器を見ればほぼ食べ終わってはいるようだが、その手は今は止まっていた。
「あまり外出していないように思うが、俺と2人で息苦しく無いのか」
「突然どうしたんです?」
「前に話したと思うが…この数ヶ月、支社での引き継ぎの為に定期的に行き来してたがそれがようやく終わりが見えてきた。多分次の出張が長期で席を空ける最後になる」
「そうなんですね!良かったです」
これで少しは飛鳥の肩の荷も降りるだろうと思うと、何故だか自分まで嬉しくなった。
「だから今後はこの家に居る時間も増えると思う。
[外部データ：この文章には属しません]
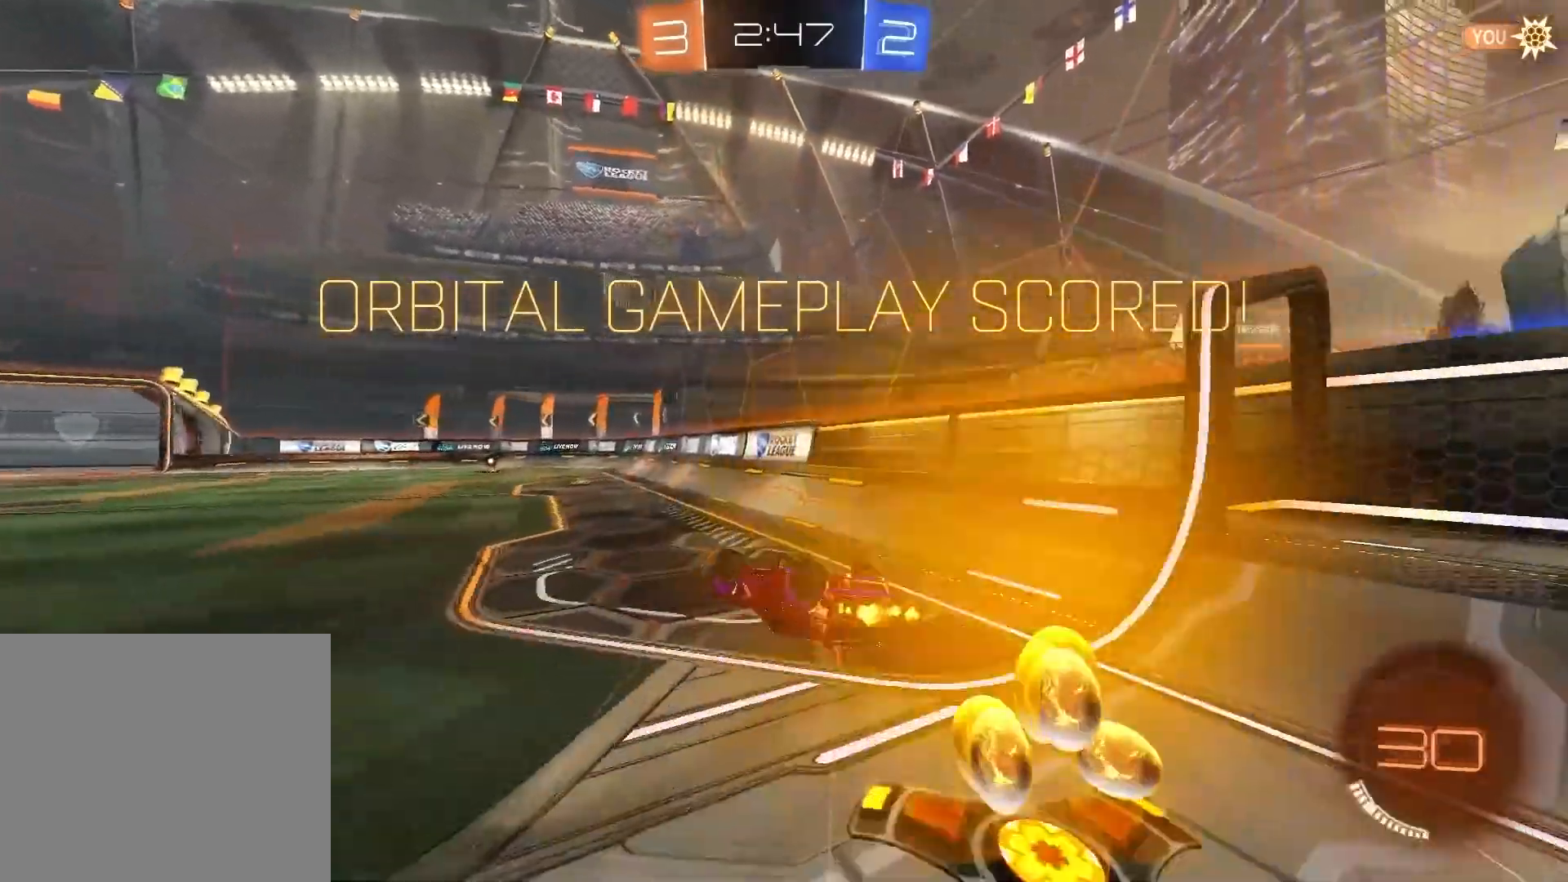
{"buttons": ["R2"], "left_stick": "up-left", "right_stick": "center", "events": [[100, "left_stick", "center"], [383, "left_stick", "up-left"]]}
4月になればもっと楽になるだろうしな」
「ああ、藤宮さんが戻ってこられますもんね」
そう言えば肯定するように飛鳥の首が縦に動いた。
「正直、俺は助かってた。いつ帰っても部屋は綺麗だし、食事の用意までしてくれて。…それに今だって、迷惑をかけたのにこうして世話を焼いてくれて」
飛鳥の言葉を聞きながら、呼び止められた理由がなんとなく分かってきた。
きっとお礼を伝えようとしてくれているのだろう。
居候として当然の事をしているだけなのに改まって言われるとむず痒い。